Automation is fundamental to a successful cloud journey—not just during the initial migration, but also during ongoing optimization of the cloud environment. A variety of emerging and maturing tools are assuming a lot of the heavy lifting associated with cloud migration and management and in doing so, they’re helping companies increase their migration speed, reduce risk, and boost the overall quality and precision of their decision making.
Accenture is a huge proponent of automation. In fact, Accenture today uses automation in every migration. We use tooling we developed to help with migration planning and execution, and reporting. And we leverage automation tools underneath to drive programmatic activities. After “go-live,” we use other tools—most notably, Accenture Cloud Platform—to deliver precise cost controls, governance and accountability in cloud consumption.

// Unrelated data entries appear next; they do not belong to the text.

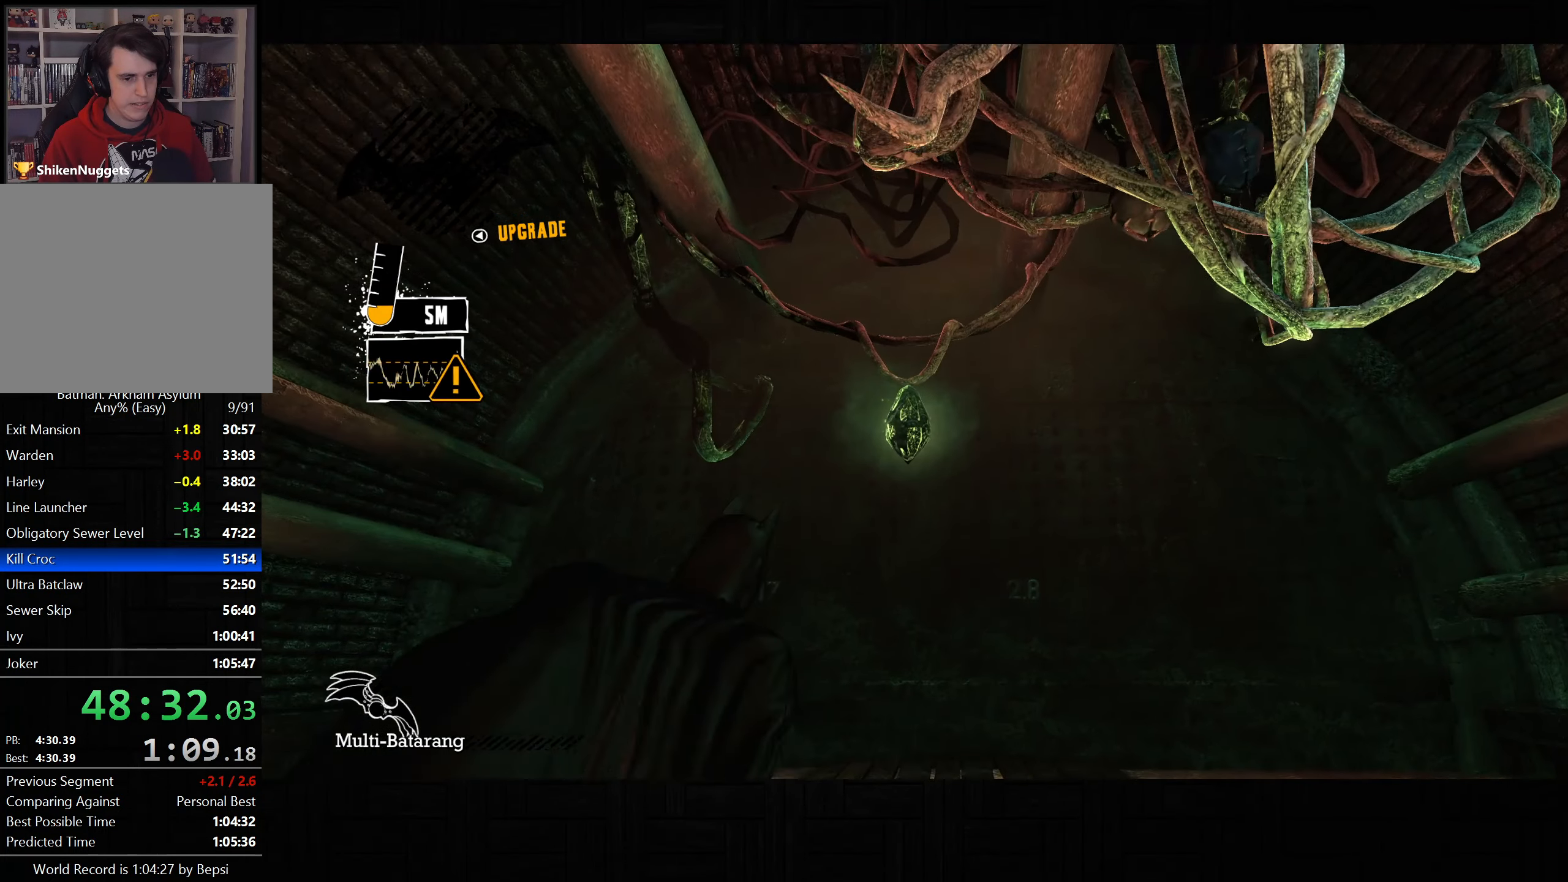
{"dt_ms": 500, "buttons": ["R2"], "left_stick": "up", "right_stick": "down-right", "button_events": [[267, "R2", "down"], [350, "R2", "up"], [467, "L2", "up"], [500, "R2", "down"]]}
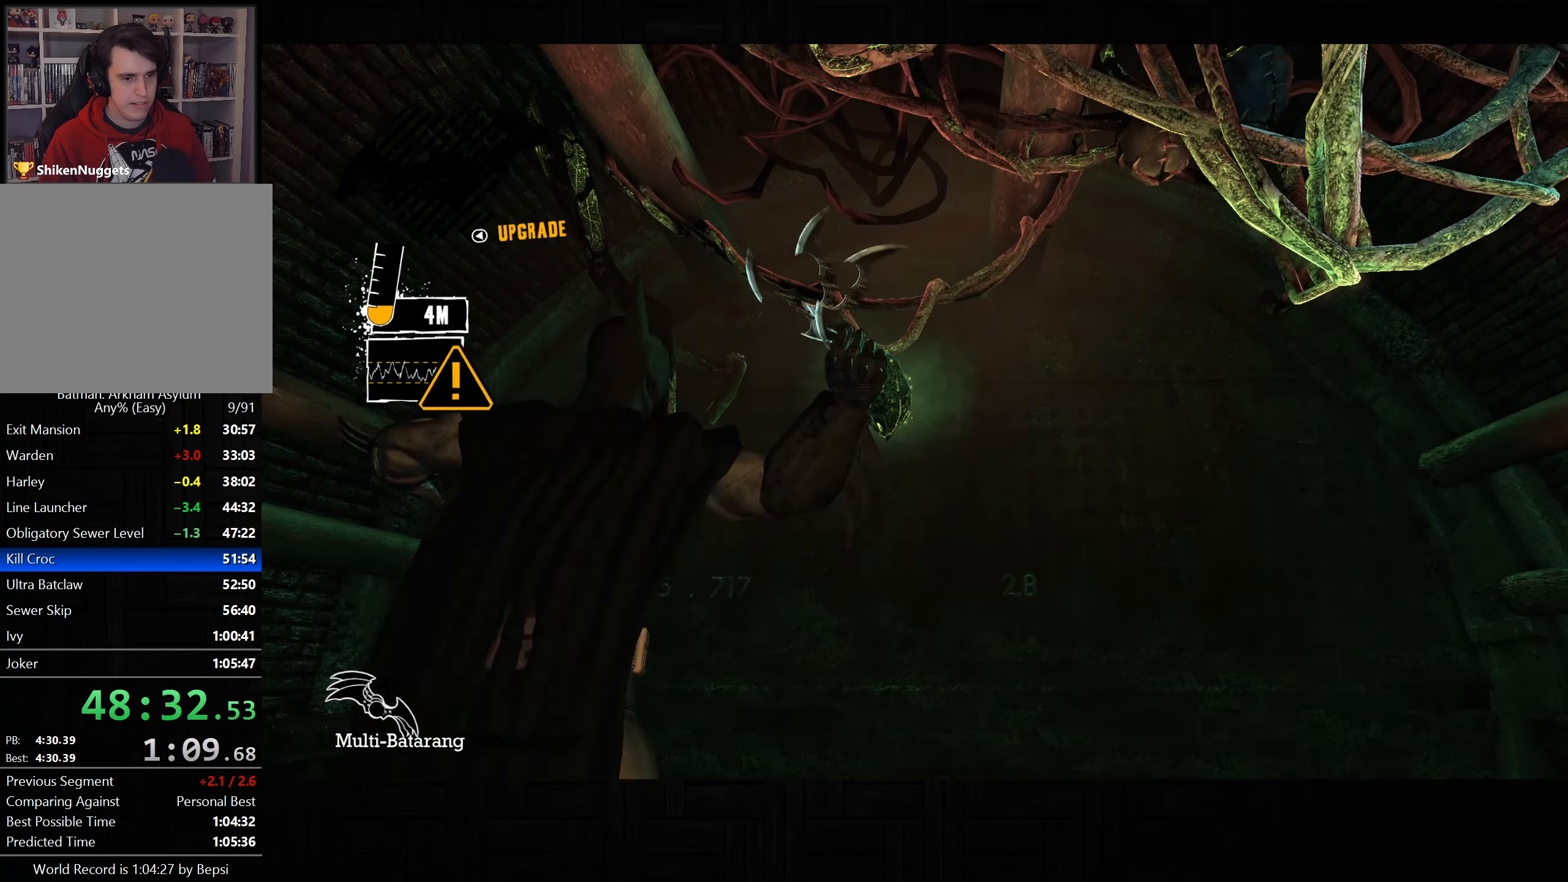
{"dt_ms": 500, "buttons": ["R2"], "left_stick": "up", "right_stick": "down", "button_events": []}
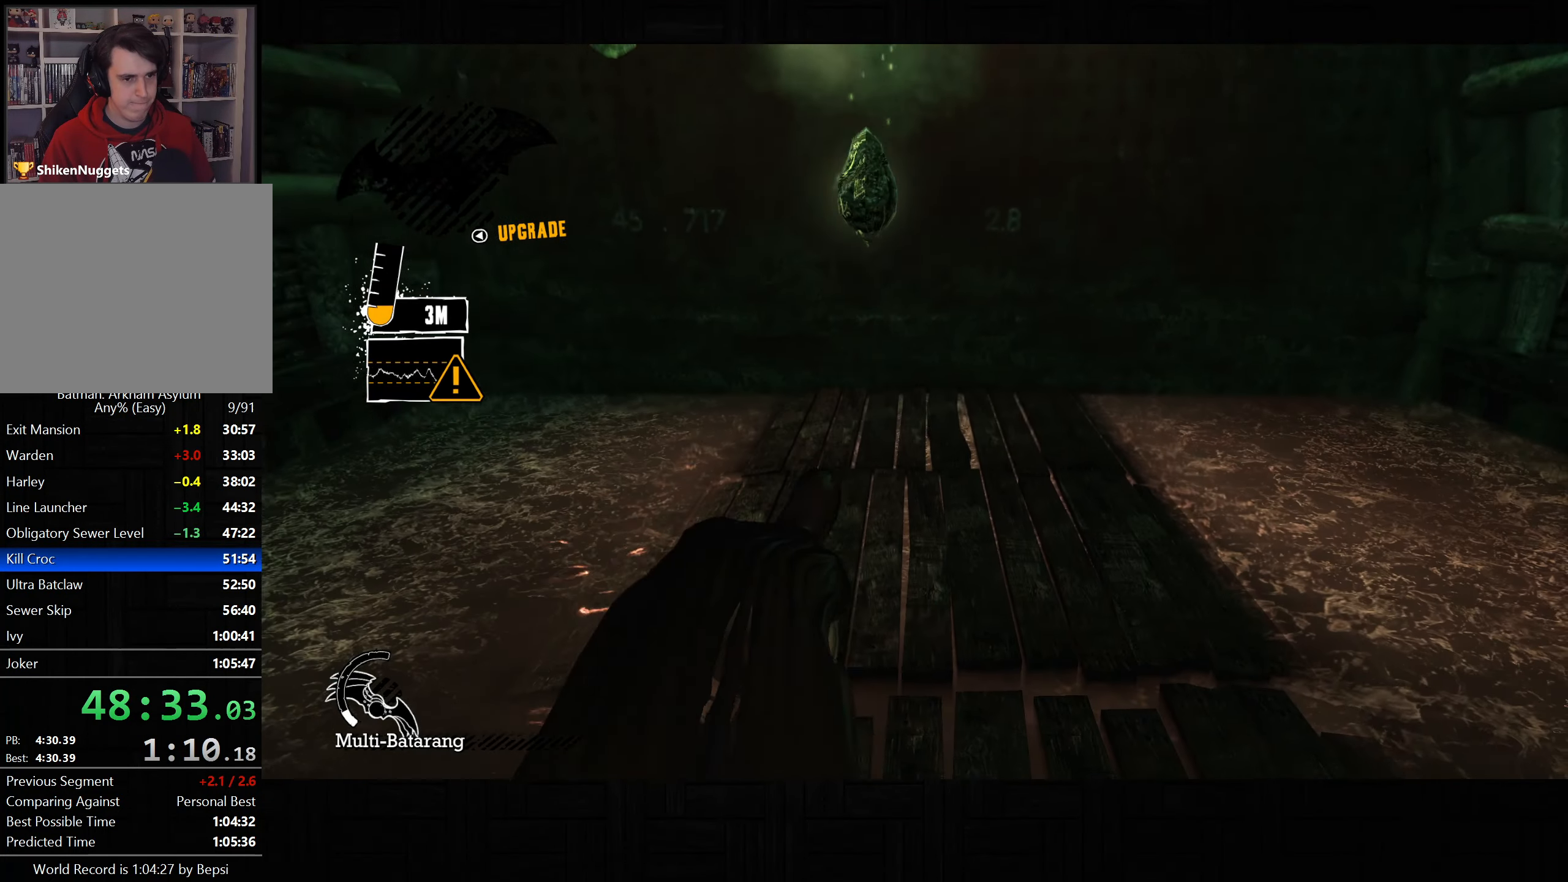
{"dt_ms": 500, "buttons": ["DPAD_LEFT"], "left_stick": "center", "right_stick": "center", "button_events": [[300, "R2", "up"], [433, "DPAD_LEFT", "down"]]}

#Automation & the #cloud work hand-in-hand. For full reward, business leaders should keep 4 thoughts in mind:
Automation reduces cost, time and risk
Automating much of what’s required to migrate applications to the cloud lowers the unit costs of the individual workload being migrated and reduces migration time to fit into increasingly tighter migration windows. Reduced time translates into reduced risk of exposure to an outage: You cut the amount of time in which the business has its feet in both boats, so to speak.
Automation streamlines migration key work activities.
Tooling advancements: Advancements in tooling make it possible to automate the migration of the Virtual Machine itself, as well as the data (both at the storage level, as well as in translating the data from the current environment to the cloud). ACCELERATE is one example of such tooling, which is an important element of the Accenture Cloud Factory.
Automated scripts: Scripts also are available to manage a variety of pre-and post-migration activities that make each workload unique. Automated scripts, which are generated by a synchronization tool, describe the precise steps required to change a particular database from one version to another—i.e., from an on-premise to a cloud version.
Controller level automation: And there’s automation for the controller level that helps with planning ahead of time, as well as coordination during migration: what people involved need to do month by month, week by week, day by day, hour by hour.
Automation can optimize your cloud presence on an ongoing basis
Some automation tools are part of the native cloud platform capabilities. For example, Microsoft Azure Automation within the Azure Operations Management Suite provides a way for users to automate the manual and frequently repeated tasks that are commonly performed in a cloud and enterprise environment. And AWS OpsWorks, a configuration management service, automates how servers are configured, deployed, and managed across the cloud and on-premises compute environments.
Also valuable is a multi-cloud management platform with a compilation of dozens of discrete underlying tools and technologies such as the Accenture Cloud Platform (ACP) with Cloud Managed Services (CMS). For example, via ACP you can get self-service requesting, provisioning and deployment of virtual infrastructure across an expansive list of global infrastructure providers. This automated functionality allows users to build, deploy and manage their own virtual infrastructure and cloud solutions. It also automates and orchestrates repeatable manual tasks, and provides automated alerting, notifications and event management. And some application-specific tooling is available. For example, Accenture used a combination of ACP and native capabilities to build runbooks for SAP, which enables a company to gracefully turn the application off and on as needed without manual intervention.
The fact is, automation and the cloud work hand in hand.
But to benefit the most from automation, you should keep in mind four key thoughts:
Don’t lose sight of the value proposition. Because if you don’t really know what the ultimate value will be, you’ll end up simply automating for automation’s sake. And whether it’s labor savings, quality improvements, efficiency increases or something else, make sure it’s measurable, so you’ll know if you’re getting what you signed up for.
Standardize the service or capability you’re trying to automate as much as possible. If you use a lot of permutations, the automation itself becomes brittle and difficult to maintain. And there go the benefits you hoped to gain.
Automate from the beginning. If you’re going to stand up an environment, don’t add automation after the fact. Instead, infuse it as early as possible and keep iterating on it. By building it into the environment from the outset, you’ll magnify the benefits.
Stick with it. Automation requires extra effort. When a system goes down, resist the effort to simply fix the outage and not the automation that deployed it. If you don’t, your automation will atrophy and ultimately become useless.
One of the big limitations companies face in migrating to the cloud is marshaling enough resources to handle all the tasks associated with getting applications from the on-premises environment to the cloud. Automating these tasks is fundamental to a successful cloud journey—starting with the initial migration and ongoing to the optimization of the cloud environment.